TASK DETAILS - Pictures should be excluded; otherwise, copy every entry exactly.
● ● ● ● ● ● ●
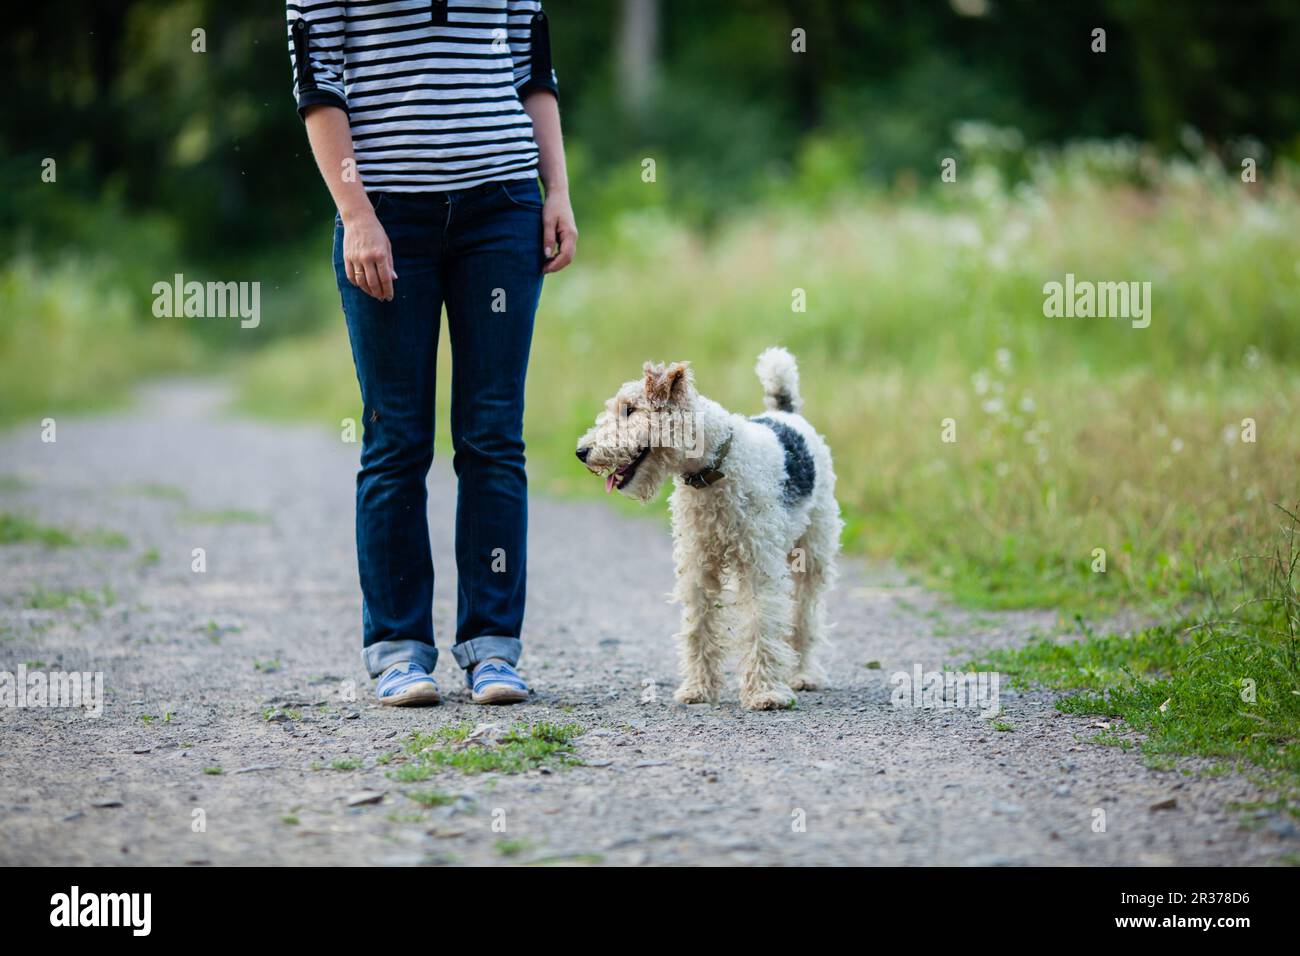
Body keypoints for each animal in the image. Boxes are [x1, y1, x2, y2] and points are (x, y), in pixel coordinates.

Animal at [579, 348, 842, 712]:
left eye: (629, 409)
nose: (581, 452)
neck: (713, 469)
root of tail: (786, 414)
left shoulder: (758, 564)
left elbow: (760, 623)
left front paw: (764, 693)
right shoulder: (697, 565)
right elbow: (698, 625)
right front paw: (698, 688)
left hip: (813, 552)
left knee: (805, 616)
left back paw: (803, 675)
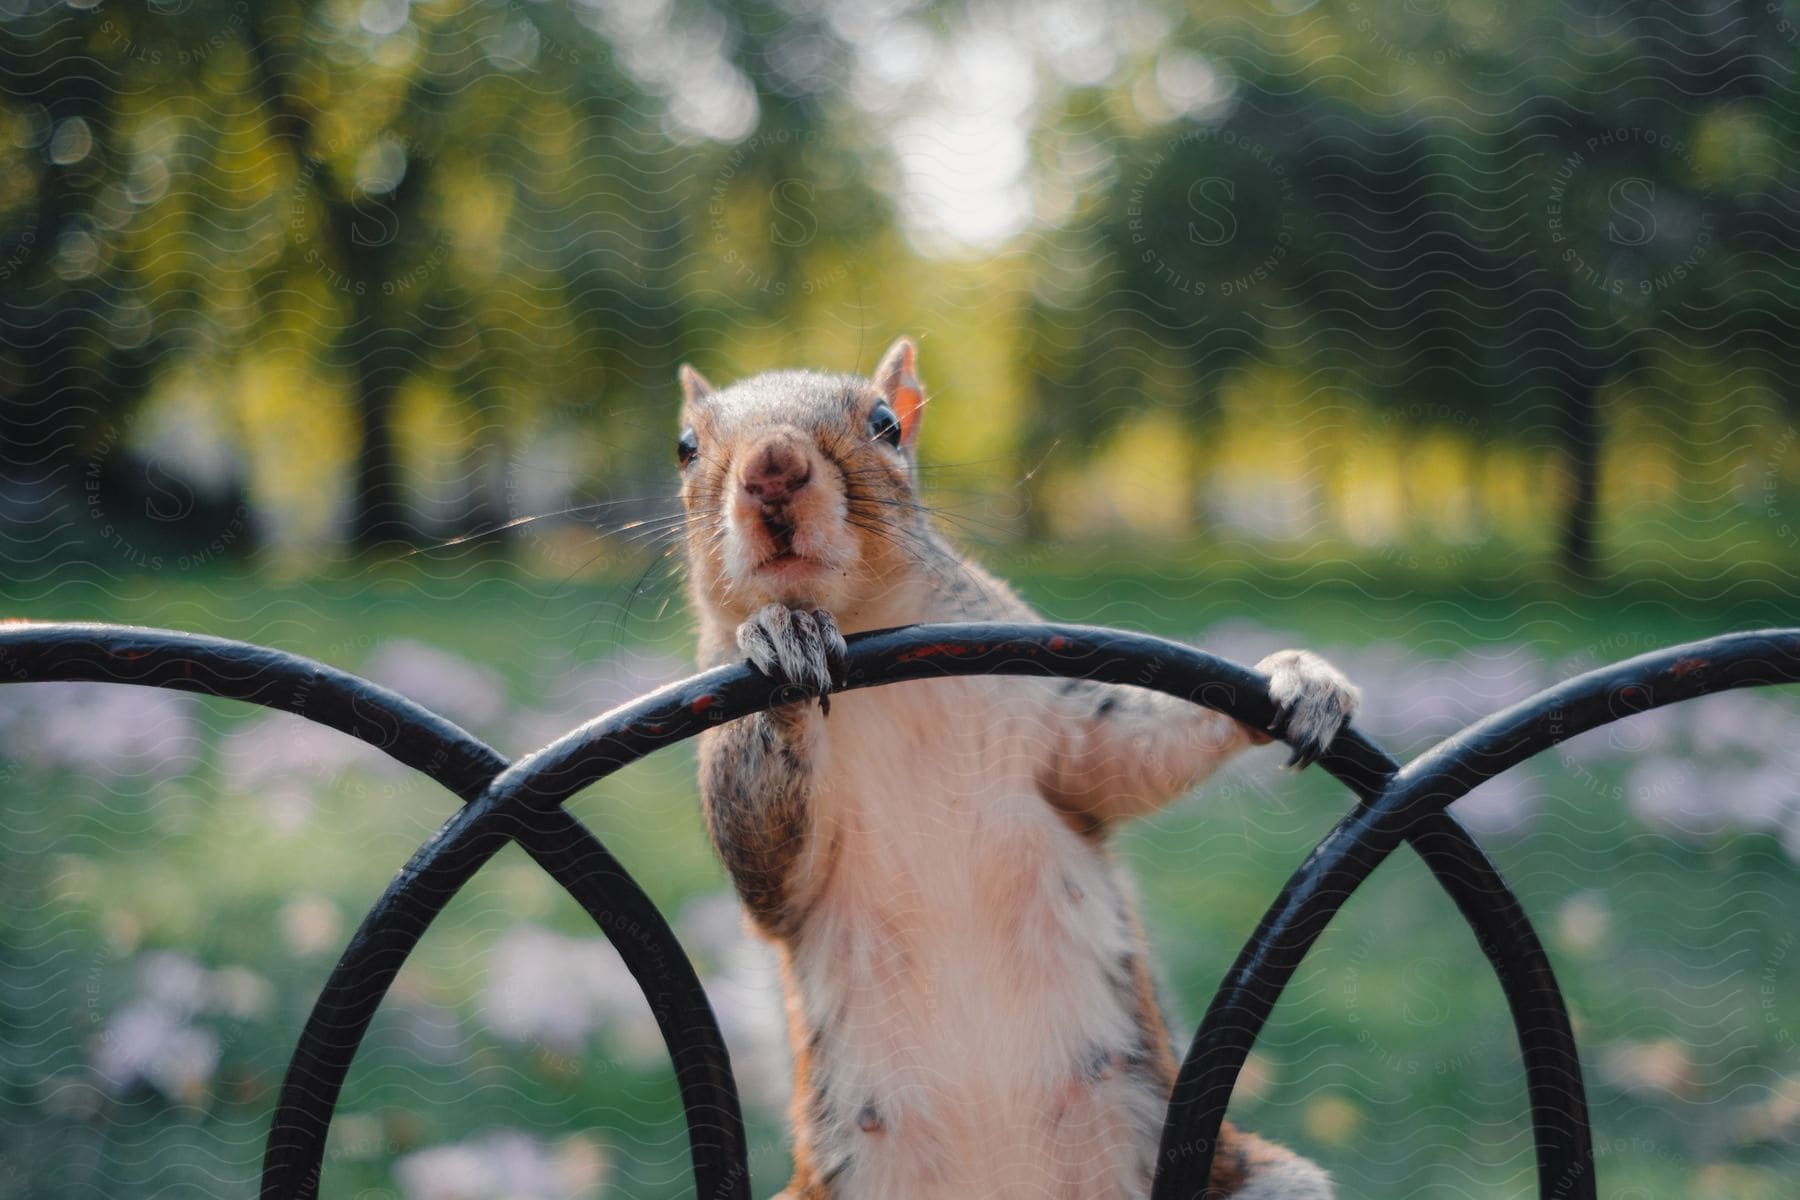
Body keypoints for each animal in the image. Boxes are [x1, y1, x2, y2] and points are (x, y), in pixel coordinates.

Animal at [680, 340, 1353, 1200]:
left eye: (886, 423)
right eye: (685, 446)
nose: (773, 466)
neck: (868, 636)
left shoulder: (1061, 727)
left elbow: (1125, 755)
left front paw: (1298, 678)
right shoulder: (775, 874)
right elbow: (764, 868)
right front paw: (781, 632)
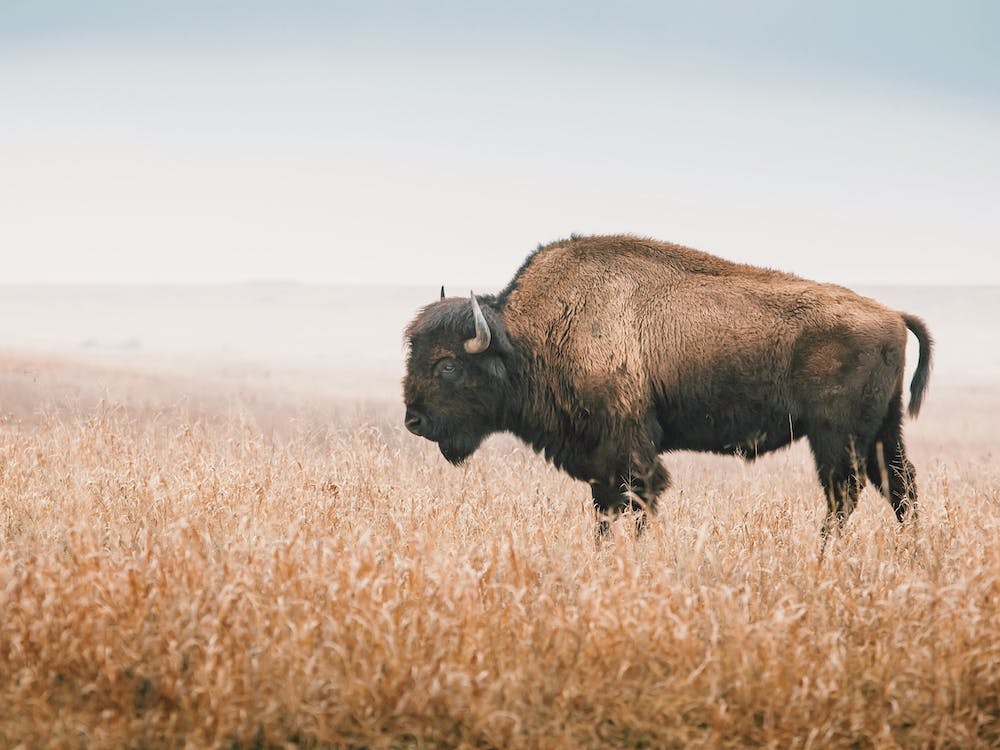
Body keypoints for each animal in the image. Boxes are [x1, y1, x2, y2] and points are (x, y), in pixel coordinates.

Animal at [403, 235, 932, 536]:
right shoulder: (600, 460)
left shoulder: (629, 449)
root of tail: (892, 314)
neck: (528, 336)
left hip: (836, 436)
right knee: (900, 488)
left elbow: (637, 501)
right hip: (882, 432)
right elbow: (606, 510)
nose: (414, 420)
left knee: (845, 494)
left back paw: (823, 553)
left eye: (447, 365)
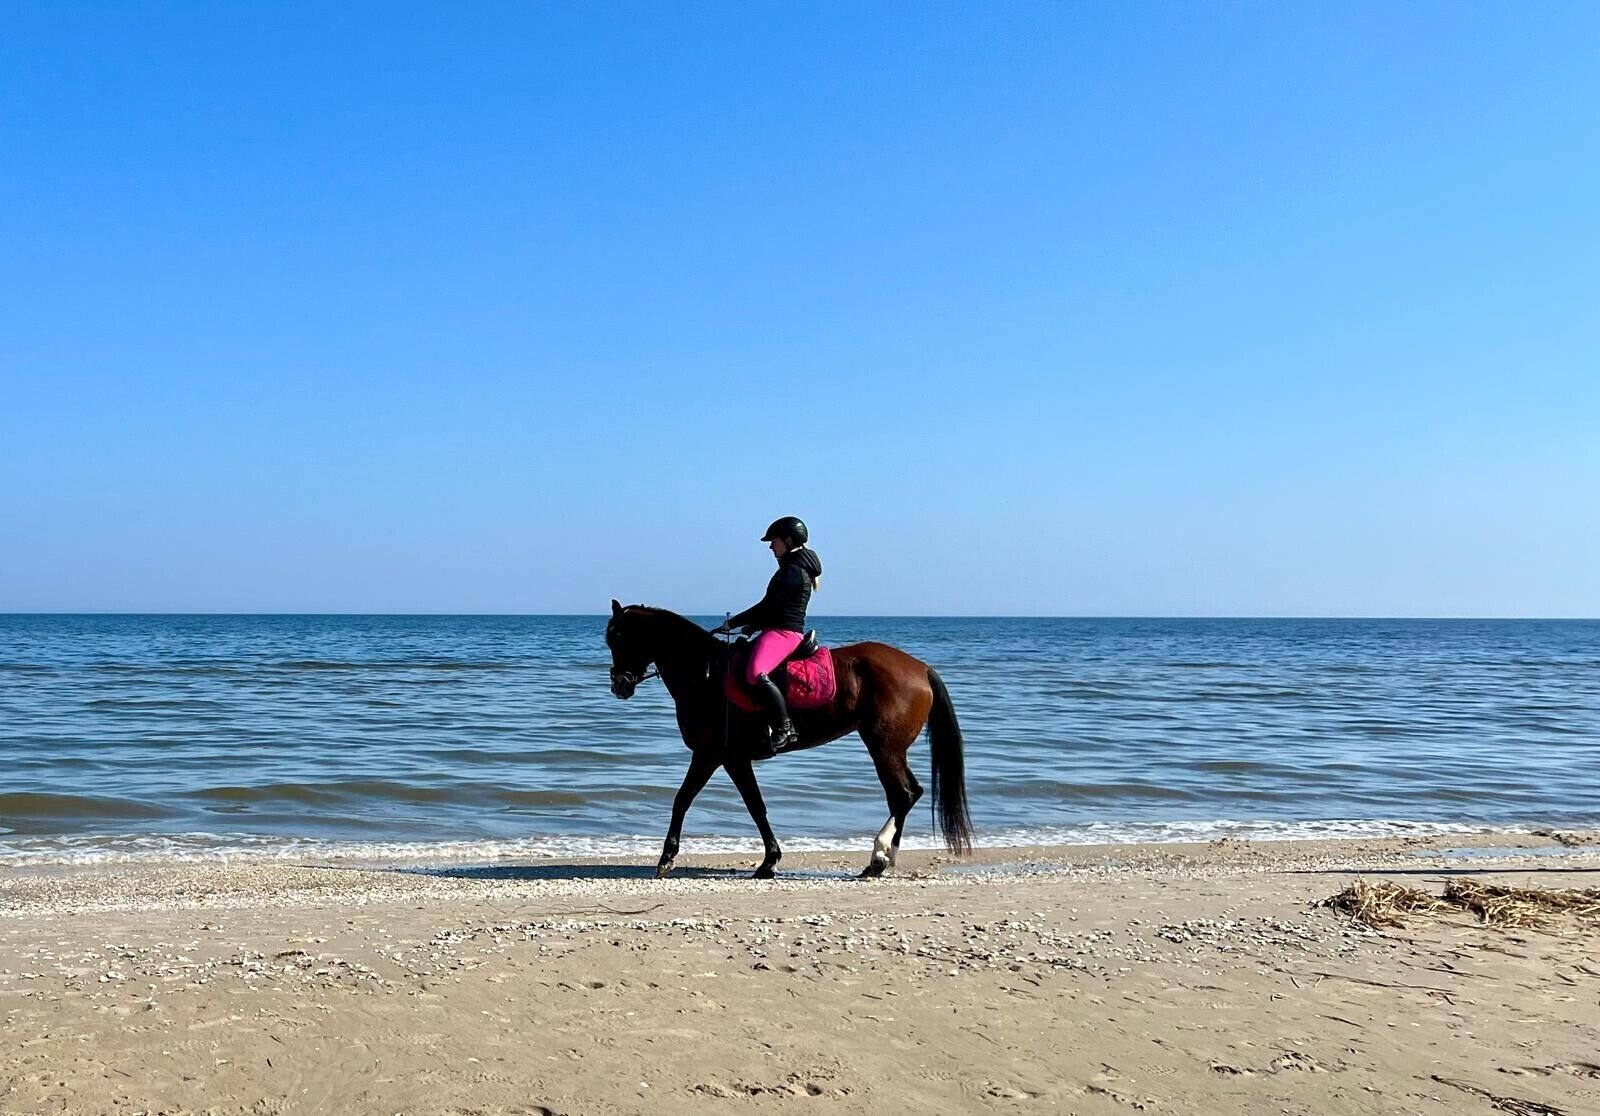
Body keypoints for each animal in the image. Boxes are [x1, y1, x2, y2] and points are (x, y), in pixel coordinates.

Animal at [604, 600, 972, 879]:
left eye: (620, 637)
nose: (619, 685)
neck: (705, 675)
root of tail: (920, 667)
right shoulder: (730, 758)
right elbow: (753, 806)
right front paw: (769, 860)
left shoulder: (715, 755)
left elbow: (688, 800)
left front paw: (667, 858)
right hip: (892, 749)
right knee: (908, 793)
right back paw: (885, 859)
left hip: (884, 747)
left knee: (903, 794)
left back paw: (878, 857)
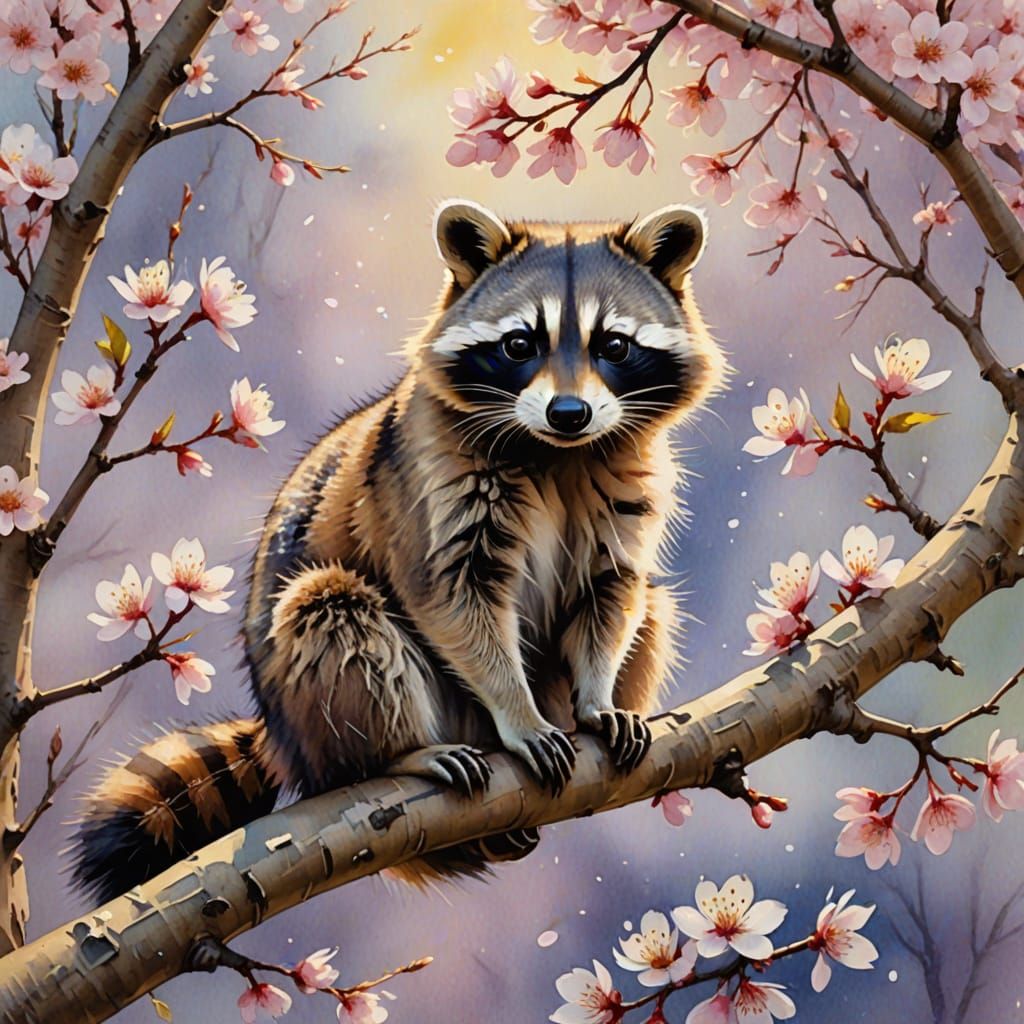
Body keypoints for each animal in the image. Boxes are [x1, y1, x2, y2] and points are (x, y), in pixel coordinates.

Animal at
● ● ● ● ● ● ●
ANSWER -
Body keypoints for each animal in the image. Boxes are [x1, y1, x2, y2] and points are (x, y), in pixel coordinates.

Animal at [579, 348, 842, 712]:
left eye: (629, 409)
nose: (581, 452)
neck: (713, 469)
root of tail: (786, 414)
left shoulder: (758, 564)
left elbow: (760, 623)
left front paw: (764, 693)
right shoulder: (697, 565)
right elbow: (698, 625)
right front paw: (698, 688)
left hip: (813, 552)
left knee: (805, 616)
left back paw: (803, 675)
Body keypoints for each animal in the image. Boxes are [x1, y1, x2, y2] and points are (x, y), in pixel coordinates.

Animal at [680, 340, 1353, 1200]:
left eye: (886, 423)
right eye: (685, 446)
nose: (773, 466)
neck: (868, 636)
left shoulder: (1061, 727)
left elbow: (1125, 755)
left front paw: (1298, 678)
right shoulder: (775, 874)
right elbow: (764, 868)
right front paw: (781, 632)
Body keypoints for each animal in the image. Boxes are [x1, y1, x2, y2] and points are (x, y), in pixel coordinates.

Animal at [403, 235, 932, 536]:
right shoulder: (600, 460)
left shoulder: (629, 449)
root of tail: (892, 314)
neck: (528, 336)
left hip: (836, 436)
right knee: (900, 488)
left elbow: (637, 501)
right hip: (882, 432)
right elbow: (606, 510)
nose: (414, 420)
left knee: (845, 494)
left back paw: (823, 553)
left eye: (447, 365)
Body keypoints for each animal in the image. Boxes are [x1, y1, x2, y2] and points are (x, y), in pixel coordinates.

Animal at [604, 600, 972, 879]:
left eye: (620, 637)
nose: (619, 685)
neck: (705, 675)
root of tail: (920, 667)
right shoulder: (730, 758)
right elbow: (753, 806)
right front paw: (769, 860)
left shoulder: (715, 755)
left elbow: (688, 800)
left front paw: (667, 858)
right hip: (892, 749)
right knee: (908, 793)
right back paw: (885, 859)
left hip: (884, 747)
left knee: (903, 794)
left back paw: (878, 857)
Body keypoints for each animal in the image. Boxes are [x1, y1, x2, y2] and points are (x, y), in pixel coordinates.

Animal at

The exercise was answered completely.